Après avoir publié les revenus 2007 des patrons du CAC 40 dans « L'Expansion », Franck Dedieu, journaliste auteur de cette enquête, était sur RMC. Ainsi, il a expliqué cette explosion (+58%) des rémunérations des grands patrons : « Leurs salaires augmentent de 5%, ce qui est supérieur à la moyenne des salariés tout de même, et les bonus augmentent dans les mêmes proportions. Ce qui est multiplié par 3 ou 4, c'est les stock-options, qui sont liées à la hausse des cours en Bourse. Pierre Verluca, leader de notre classement, a touché 19 années de salaires en un an grâce aux stock-options ».

« On peut dire qu'ils ont senti le vent boursier tourner et ont vendu leurs stock-options au prix fort. Ils n'ont pas liquidé toutes leurs stock-options, il leur en reste à vendre. Ils ont maintenant pris l'habitude de se faire un complément de salaire par levée de stock-options ».
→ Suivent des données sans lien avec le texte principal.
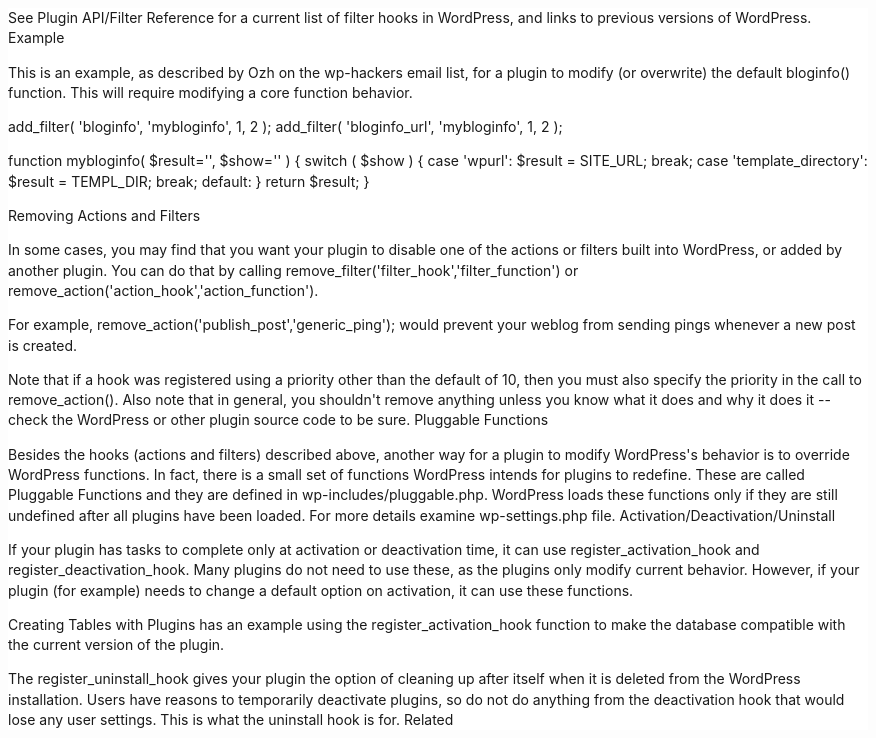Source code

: See Plugin API/Filter Reference for a current list of filter hooks in WordPress, and links to previous versions of WordPress.
Example

This is an example, as described by Ozh on the wp-hackers email list, for a plugin to modify (or overwrite) the default bloginfo() function. This will require modifying a core function behavior.

add_filter( 'bloginfo', 'mybloginfo', 1, 2 );
add_filter( 'bloginfo_url', 'mybloginfo', 1, 2 );

function mybloginfo( $result='', $show='' ) {
	switch ( $show ) {
		case 'wpurl':
			$result = SITE_URL;
			break;
		case 'template_directory':
			$result = TEMPL_DIR;
			break;
		default:
	}
	return $result;
}

Removing Actions and Filters

In some cases, you may find that you want your plugin to disable one of the actions or filters built into WordPress, or added by another plugin. You can do that by calling remove_filter('filter_hook','filter_function') or remove_action('action_hook','action_function').

For example, remove_action('publish_post','generic_ping'); would prevent your weblog from sending pings whenever a new post is created.

Note that if a hook was registered using a priority other than the default of 10, then you must also specify the priority in the call to remove_action(). Also note that in general, you shouldn't remove anything unless you know what it does and why it does it -- check the WordPress or other plugin source code to be sure.
Pluggable Functions

Besides the hooks (actions and filters) described above, another way for a plugin to modify WordPress's behavior is to override WordPress functions. In fact, there is a small set of functions WordPress intends for plugins to redefine. These are called Pluggable Functions and they are defined in wp-includes/pluggable.php. WordPress loads these functions only if they are still undefined after all plugins have been loaded. For more details examine wp-settings.php file.
Activation/Deactivation/Uninstall

If your plugin has tasks to complete only at activation or deactivation time, it can use register_activation_hook and register_deactivation_hook. Many plugins do not need to use these, as the plugins only modify current behavior. However, if your plugin (for example) needs to change a default option on activation, it can use these functions.

Creating Tables with Plugins has an example using the register_activation_hook function to make the database compatible with the current version of the plugin.

The register_uninstall_hook gives your plugin the option of cleaning up after itself when it is deleted from the WordPress installation. Users have reasons to temporarily deactivate plugins, so do not do anything from the deactivation hook that would lose any user settings. This is what the uninstall hook is for.
Related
« En 2007, l'augmentation de leurs salaires a été raisonnable, mais il y a quelques points noirs, comme Patricia Russo d'Alcatel qui voit son salaire augmenter fortement alors que ses résultats sont catastrophiques. C'est une course sans fin qui peut être stoppée s'il y a une baisse des bénéfices. Ils sont dans une sphère différente de la notre à la fois en terme de salaires mais aussi d'environnement économique, qui fait qu'ils bénéficient à tous les égards de la mondialisation ».

Daniel Lebègue, le président de l'Institut Français des Administrateurs (association qui regroupe les membres des conseils d'administration des grandes entreprises), dénonce ces rémunérations qui n'arrêtent pas d'augmenter. D'après lui, l'une des raisons, c'est la nouvelle transparence sur les salaires des patrons : « quand on sait les choses, il y a un effet d'imitation et d'envie. Quand un dirigeant d'une grande entreprise sait quelle est la rémunération d'un concurrent, il a tendance à se positionner par rapport à cette référence ».